Supplied data:
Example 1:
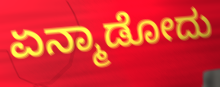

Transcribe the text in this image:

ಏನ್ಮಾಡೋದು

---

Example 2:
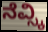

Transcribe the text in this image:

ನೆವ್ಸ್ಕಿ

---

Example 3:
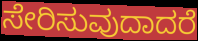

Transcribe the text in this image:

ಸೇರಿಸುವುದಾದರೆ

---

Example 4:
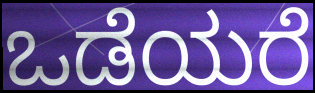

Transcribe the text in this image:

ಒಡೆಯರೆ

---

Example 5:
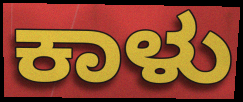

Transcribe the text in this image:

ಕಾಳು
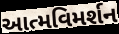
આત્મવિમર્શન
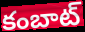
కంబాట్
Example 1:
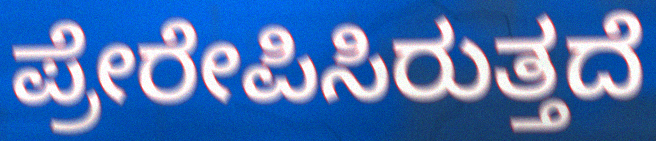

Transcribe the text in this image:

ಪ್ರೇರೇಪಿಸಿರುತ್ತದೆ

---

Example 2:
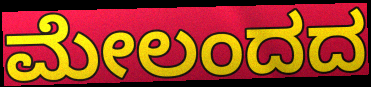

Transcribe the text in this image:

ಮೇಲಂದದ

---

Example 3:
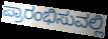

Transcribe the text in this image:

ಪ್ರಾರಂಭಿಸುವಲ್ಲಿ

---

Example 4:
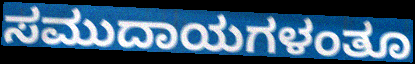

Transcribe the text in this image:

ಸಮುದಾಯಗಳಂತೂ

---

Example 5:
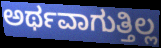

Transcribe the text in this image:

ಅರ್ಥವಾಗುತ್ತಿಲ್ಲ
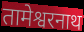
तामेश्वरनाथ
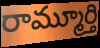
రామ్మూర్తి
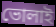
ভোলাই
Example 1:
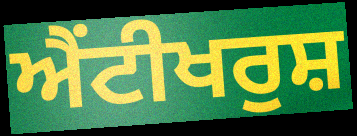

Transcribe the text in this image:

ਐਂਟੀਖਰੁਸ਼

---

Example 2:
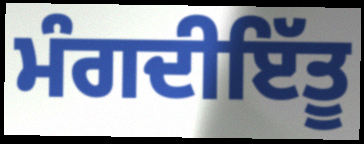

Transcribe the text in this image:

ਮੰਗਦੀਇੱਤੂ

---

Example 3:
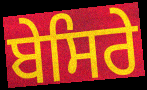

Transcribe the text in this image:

What you are asked to do: Please repeat the listing precisely, excluding the pictures it contains.

Result of this exercise:
Example 1:

Transcribe the text in this image:

ಏನ್ಮಾಡೋದು

---

Example 2:

Transcribe the text in this image:

ನೆವ್ಸ್ಕಿ

---

Example 3:

Transcribe the text in this image:

ಸೇರಿಸುವುದಾದರೆ

---

Example 4:

Transcribe the text in this image:

ಒಡೆಯರೆ

---

Example 5:

Transcribe the text in this image:

ಕಾಳು
આત્મવિમર્શન
కంబాట్
Example 1:

Transcribe the text in this image:

ಪ್ರೇರೇಪಿಸಿರುತ್ತದೆ

---

Example 2:

Transcribe the text in this image:

ಮೇಲಂದದ

---

Example 3:

Transcribe the text in this image:

ಪ್ರಾರಂಭಿಸುವಲ್ಲಿ

---

Example 4:

Transcribe the text in this image:

ಸಮುದಾಯಗಳಂತೂ

---

Example 5:

Transcribe the text in this image:

ಅರ್ಥವಾಗುತ್ತಿಲ್ಲ
तामेश्वरनाथ
రామ్మూర్తి
ভোলাই
Example 1:

Transcribe the text in this image:

ਐਂਟੀਖਰੁਸ਼

---

Example 2:

Transcribe the text in this image:

ਮੰਗਦੀਇੱਤੂ

---

Example 3:

Transcribe the text in this image:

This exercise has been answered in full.